### Directions for this task:
The copy you produce must repeat each record exactly and contain no pictures.

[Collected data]

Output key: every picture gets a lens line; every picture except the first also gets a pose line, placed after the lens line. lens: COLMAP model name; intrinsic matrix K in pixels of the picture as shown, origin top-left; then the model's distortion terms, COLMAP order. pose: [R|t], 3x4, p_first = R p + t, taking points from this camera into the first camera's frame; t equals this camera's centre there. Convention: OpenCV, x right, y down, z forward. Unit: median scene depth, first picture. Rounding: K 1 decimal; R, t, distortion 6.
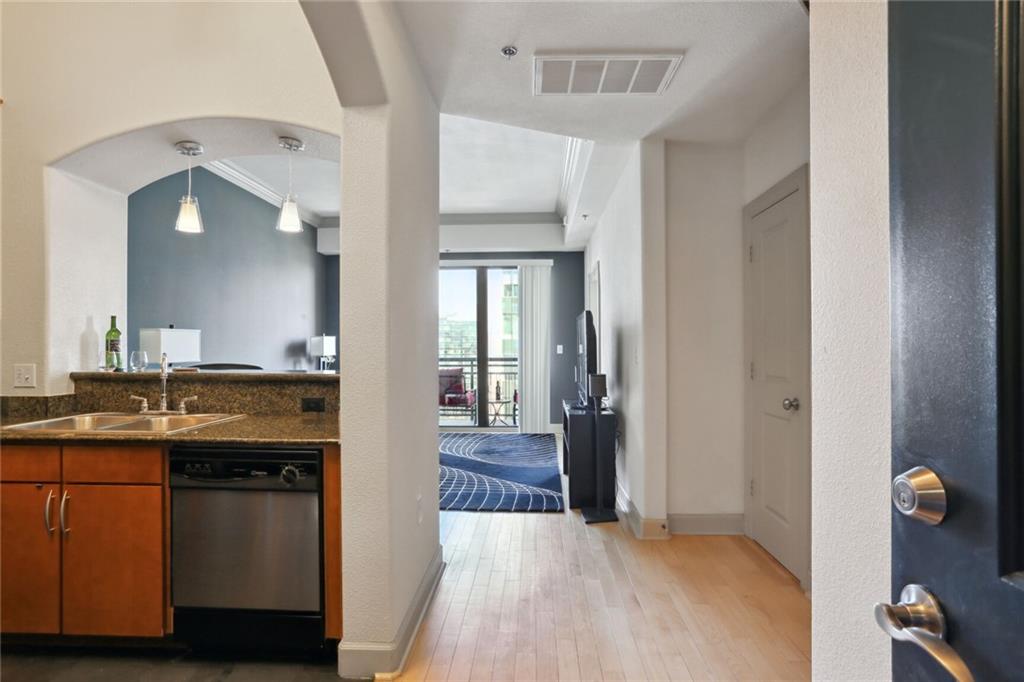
lens RADIAL K [[510.1, 0, 508.2], [0, 510.1, 338.1], [0, 0, 1]] dist [-0.061016, 0.040649]
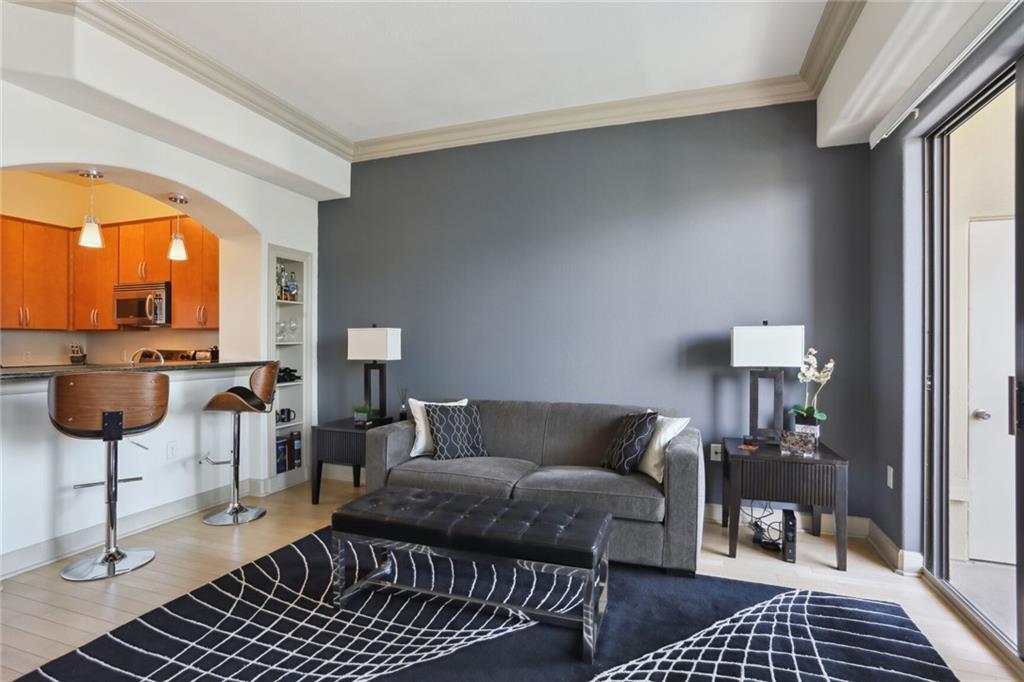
lens RADIAL K [[510.1, 0, 508.2], [0, 510.1, 338.1], [0, 0, 1]] dist [-0.061016, 0.040649]
pose [[-0.289638, -0.011550, -0.957067, 0.413934], [0.010930, 0.999822, -0.015374, 0.033661], [0.957074, -0.014914, -0.289460, 2.339234]]
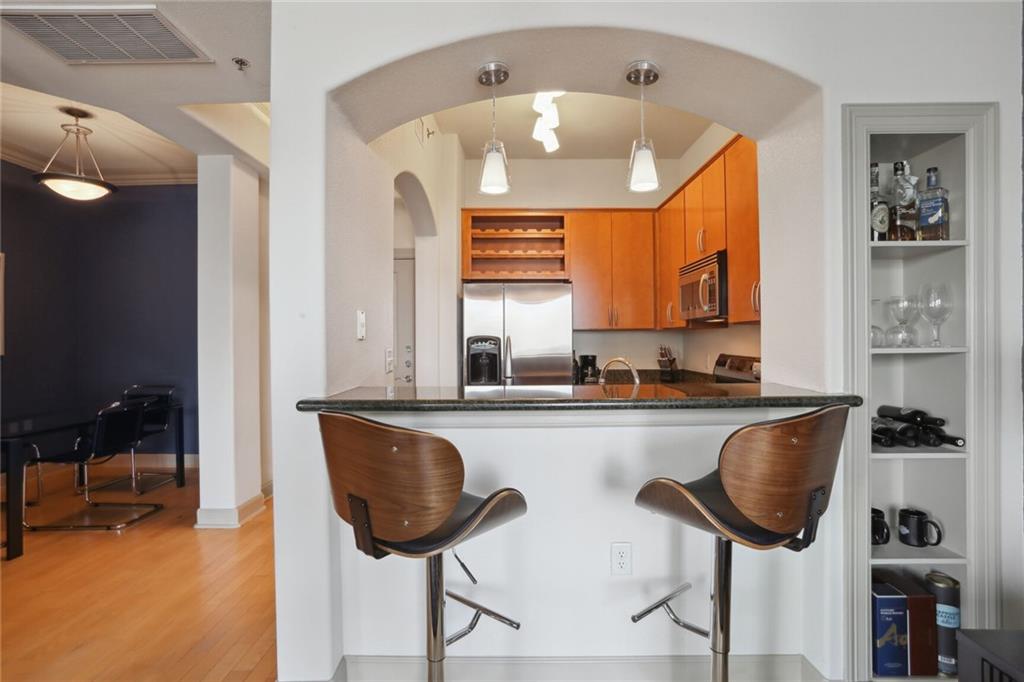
lens RADIAL K [[513.2, 0, 510.1], [0, 513.2, 342.8], [0, 0, 1]] dist [-0.059644, 0.031587]
pose [[-0.999124, 0.002770, -0.041748, -0.419161], [0.003097, 0.999965, -0.007777, 0.010425], [0.041725, -0.007900, -0.999098, 1.785755]]
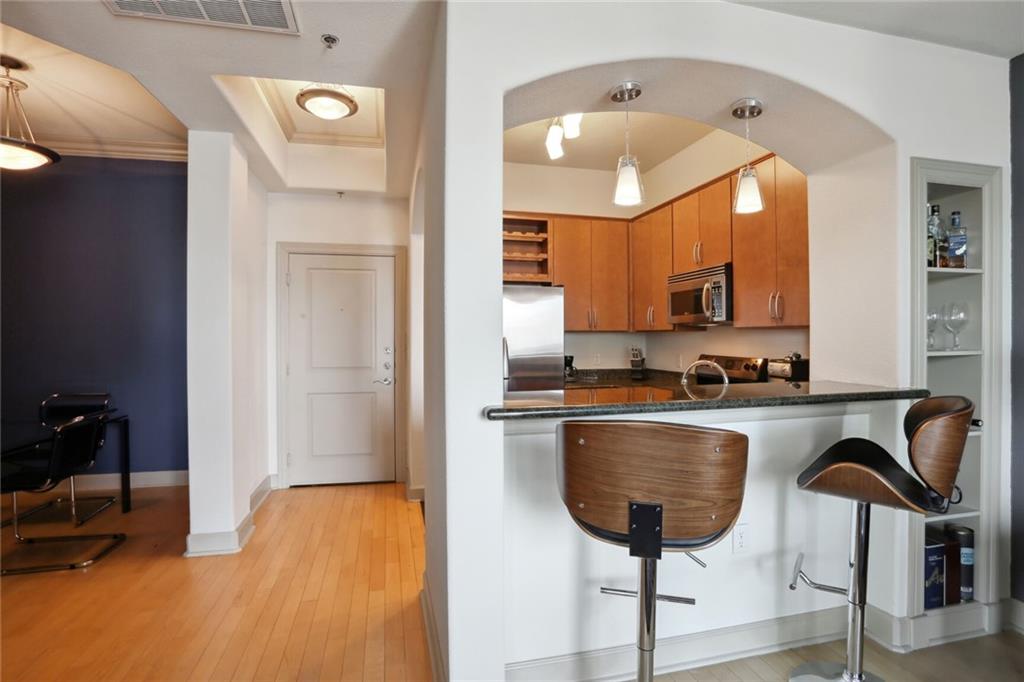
lens RADIAL K [[515.0, 0, 510.2], [0, 515.0, 343.0], [0, 0, 1]] dist [-0.064551, 0.024181]
pose [[-0.958166, 0.002130, -0.286206, -0.035604], [0.003395, 0.999987, -0.003926, 0.000665], [0.286193, -0.004733, -0.958160, 1.743060]]
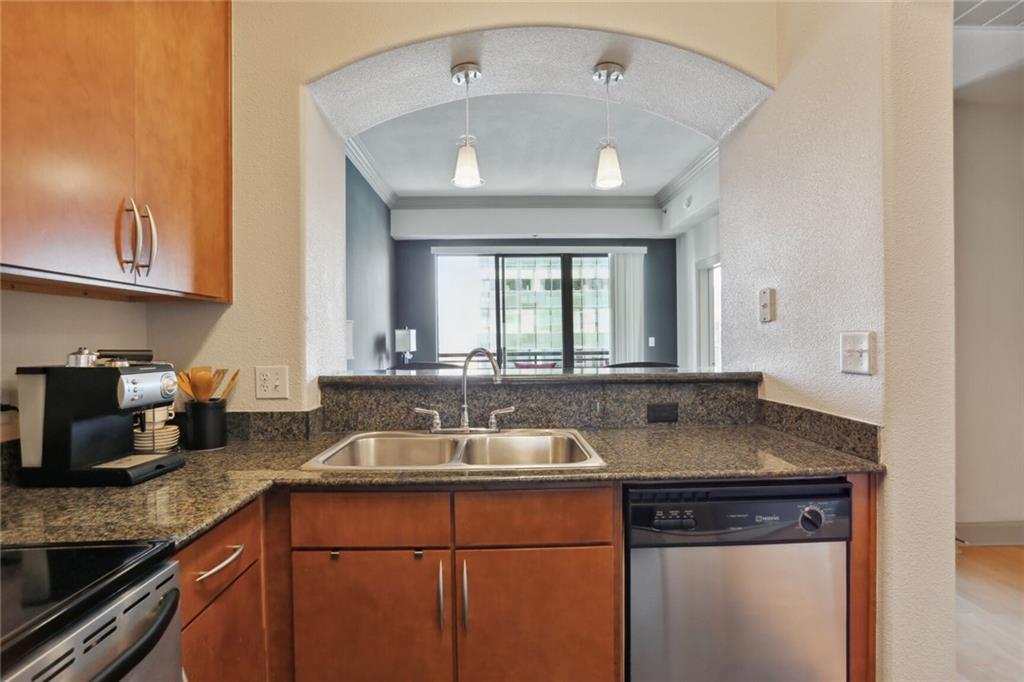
lens RADIAL K [[499.6, 0, 512.0], [0, 499.6, 346.2], [0, 0, 1]] dist [-0.070995, 0.028264]
pose [[0.996732, -0.011835, 0.079912, -0.649720], [0.009756, 0.999605, 0.026361, 0.008533], [-0.080192, -0.025495, 0.996453, 0.267674]]
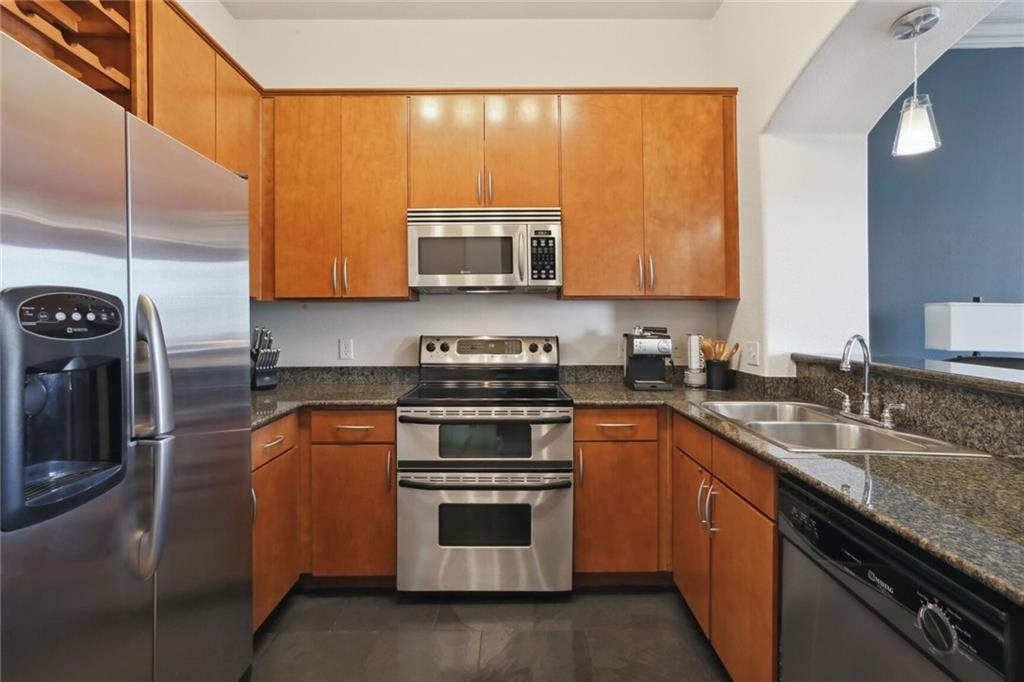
lens RADIAL K [[497.8, 0, 513.2], [0, 497.8, 313.7], [0, 0, 1]] dist [-0.001315, 0.037573]
pose [[0.060395, -0.008226, -0.998141, -0.004233], [0.010410, 0.999917, -0.007611, -0.000845], [0.998120, -0.009930, 0.060476, 0.438126]]
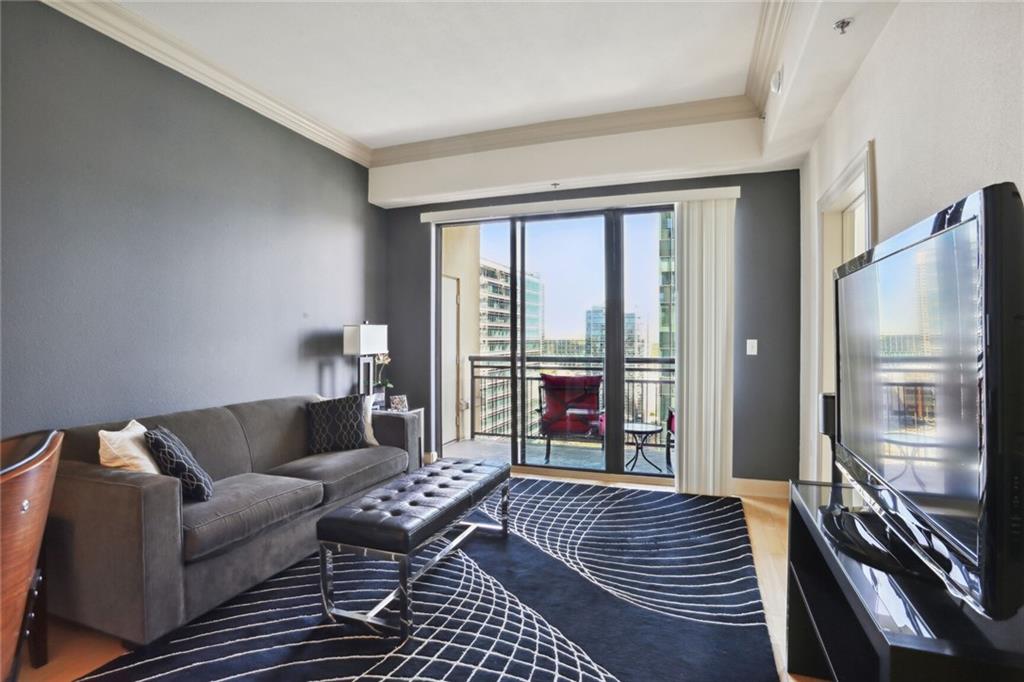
lens RADIAL K [[510.1, 0, 508.2], [0, 510.1, 338.1], [0, 0, 1]] dist [-0.061016, 0.040649]
pose [[0.954470, 0.003614, -0.298285, 0.028803], [0.000840, 0.999890, 0.014803, 0.010035], [0.298306, -0.014379, 0.954362, 1.085107]]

### Written solution:
Output key: every picture gets a lens line; every picture except the first also gets a pose line, placed after the lens line. lens: COLMAP model name; intrinsic matrix K in pixels of the picture as shown, origin top-left; then the model's distortion terms, COLMAP order. pose: [R|t], 3x4, p_first = R p + t, taking points from this camera into the first camera's frame; t equals this camera's centre there. Convention: OpenCV, x right, y down, z forward. Unit: median scene depth, first picture. Rounding: K 1 decimal; R, t, distortion 6.
lens RADIAL K [[510.1, 0, 508.2], [0, 510.1, 338.1], [0, 0, 1]] dist [-0.061016, 0.040649]
lens RADIAL K [[510.1, 0, 508.2], [0, 510.1, 338.1], [0, 0, 1]] dist [-0.061016, 0.040649]
pose [[-0.289638, -0.011550, -0.957067, 0.413934], [0.010930, 0.999822, -0.015374, 0.033661], [0.957074, -0.014914, -0.289460, 2.339234]]
lens RADIAL K [[513.2, 0, 510.1], [0, 513.2, 342.8], [0, 0, 1]] dist [-0.059644, 0.031587]
pose [[-0.999124, 0.002770, -0.041748, -0.419161], [0.003097, 0.999965, -0.007777, 0.010425], [0.041725, -0.007900, -0.999098, 1.785755]]
lens RADIAL K [[515.0, 0, 510.2], [0, 515.0, 343.0], [0, 0, 1]] dist [-0.064551, 0.024181]
pose [[-0.958166, 0.002130, -0.286206, -0.035604], [0.003395, 0.999987, -0.003926, 0.000665], [0.286193, -0.004733, -0.958160, 1.743060]]
lens RADIAL K [[499.6, 0, 512.0], [0, 499.6, 346.2], [0, 0, 1]] dist [-0.070995, 0.028264]
pose [[0.996732, -0.011835, 0.079912, -0.649720], [0.009756, 0.999605, 0.026361, 0.008533], [-0.080192, -0.025495, 0.996453, 0.267674]]
lens RADIAL K [[497.8, 0, 513.2], [0, 497.8, 313.7], [0, 0, 1]] dist [-0.001315, 0.037573]
pose [[0.060395, -0.008226, -0.998141, -0.004233], [0.010410, 0.999917, -0.007611, -0.000845], [0.998120, -0.009930, 0.060476, 0.438126]]
lens RADIAL K [[510.1, 0, 508.2], [0, 510.1, 338.1], [0, 0, 1]] dist [-0.061016, 0.040649]
pose [[0.954470, 0.003614, -0.298285, 0.028803], [0.000840, 0.999890, 0.014803, 0.010035], [0.298306, -0.014379, 0.954362, 1.085107]]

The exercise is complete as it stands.